И жажда свободы – за вторым замком твоего безразличия. Прежде всего, по отношению к взрослым, потому что от сверстников ты, похоже, никогда не зависел. Никакого утеснения, никаких внешних оков и внутреннего принуждения, которые так тяжко давят в детстве на свободолюбивые натуры. Ты их постоянно должен был сбрасывать, даже если на самом деле их не существовало. Как мне стало известно, тебе еще четырех лет не исполни-65

лось, когда ты впервые убежал из дому; целый день тебя искали по всему городу, пока не обнаружили, наконец, в какой-то лавке между бочонками с оливковым маслом, где ты спрятался и сосал сотовый мед. А с семилетнего возраста ты чуть ли не каждый месяц брал в руки палку и отправлялся в путешествия по окрестностям.

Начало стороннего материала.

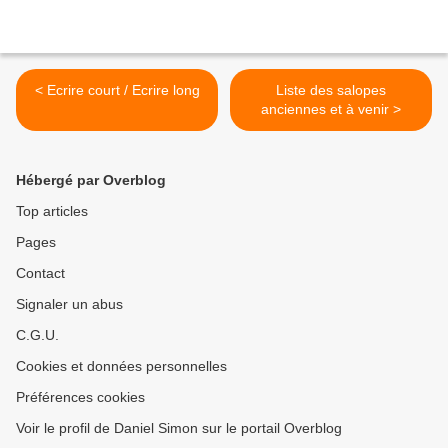
< Ecrire court / Ecrire long
Liste des salopes
anciennes et à venir >
Hébergé par Overblog
Top articles
Pages
Contact
Signaler un abus
C.G.U.
Cookies et données personnelles
Préférences cookies
Voir le profil de Daniel Simon sur le portail Overblog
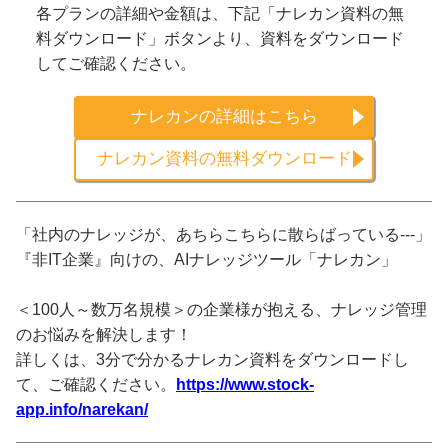
各プランの詳細や金額は、下記「ナレカン資料の無
料ダウンロード」ボタンより、資料をダウンロード
してご確認ください。
ナレカンの詳細はこちら
ナレカン資料の無料ダウンロード
「社内のナレッジが、あちらこちらに散らばっている---」
『非IT企業』向けの、AIナレッジツール「ナレカン」
＜100人～数万名規模＞の企業様が抱える、ナレッジ管理
のお悩みを解決します！
詳しくは、3分で分かるナレカン資料をダウンロードし
て、ご確認ください。
https://www.stock-
app.info/narekan/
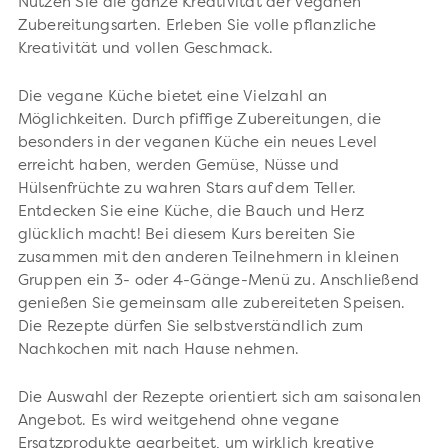
Nutzen Sie die ganze Kreativität der veganen
Zubereitungsarten. Erleben Sie volle pflanzliche
Kreativität und vollen Geschmack.
Die vegane Küche bietet eine Vielzahl an
Möglichkeiten. Durch pfiffige Zubereitungen, die
besonders in der veganen Küche ein neues Level
erreicht haben, werden Gemüse, Nüsse und
Hülsenfrüchte zu wahren Stars auf dem Teller.
Entdecken Sie eine Küche, die Bauch und Herz
glücklich macht! Bei diesem Kurs bereiten Sie
zusammen mit den anderen Teilnehmern in kleinen
Gruppen ein 3- oder 4-Gänge-Menü zu. Anschließend
genießen Sie gemeinsam alle zubereiteten Speisen.
Die Rezepte dürfen Sie selbstverständlich zum
Nachkochen mit nach Hause nehmen.
Die Auswahl der Rezepte orientiert sich am saisonalen
Angebot. Es wird weitgehend ohne vegane
Ersatzprodukte gearbeitet, um wirklich kreative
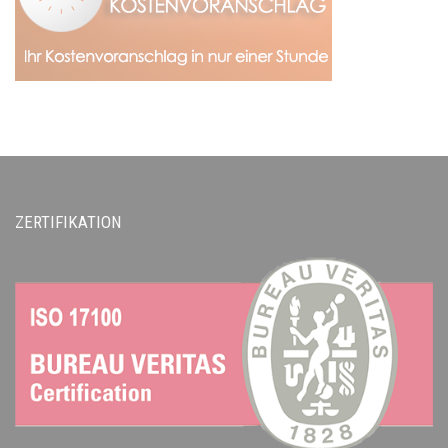
ZERTIFIKATION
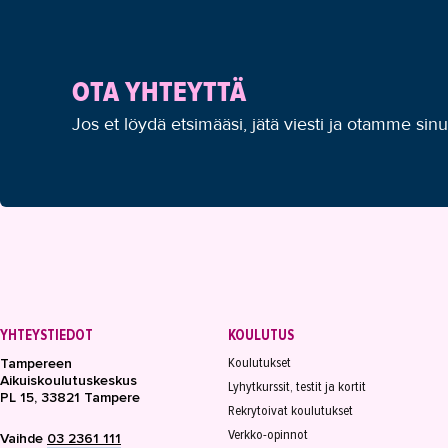
OTA YHTEYTTÄ
Jos et löydä etsimääsi, jätä viesti ja otamme sin
YHTEYSTIEDOT
KOULUTUS
Koulutukset
Tampereen
Aikuiskoulutuskeskus
Lyhytkurssit, testit ja kortit
PL 15, 33821 Tampere
Rekrytoivat koulutukset
Verkko-opinnot
Vaihde
03 2361 111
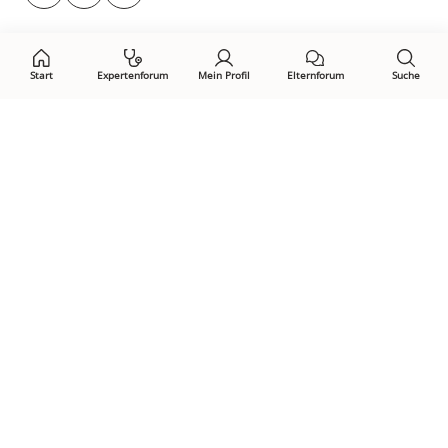
auf:
Start
Expertenforum
Mein Profil
Elternforum
Suche
Öffne Privacy-Manager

И чем строже тебя за это наказывали, тем продолжительнее становились на следующий раз твои самовольные отлучки из дому. «Нельзя», «надо», «общепринято» – таких слов для тебя не существовало. Поэтому ты, например, часто прогуливал школьные занятия, но в праздничные дни мог прийти на дом к учителю и потребовать, чтобы он с тобой занимался. Если взрослые тебя о чем-то просили, ты, как правило, отклонял их просьбы, иногда вежливо и учтиво, но порой – насмешливо и ехидно. Помню, как однажды к нам в школу пожаловала целая депутация из Гиспала. Предводимые твоим отцом, эти люди хотели осмотреть лучшую школу в городе и заодно насладиться твоим чтением Вергилия. А ты, вместо того чтобы порадовать их декламацией, взял восковую дощечку, небрежно начертал на ней несколько строчек, а когда тебе спросили, что сие означает, ты им ответил: «Тут адрес одного архимима и большого затейника. Он вам не только стишки почитает. Он вам еще споет и станцует. Большая достопримечательность Кордубы. И тоже отцу моему принадлежит»… Отец тебя очень любил. И, как я понимаю, от его любви и заботы ты в первую очередь не желал зависеть и рвался освободиться.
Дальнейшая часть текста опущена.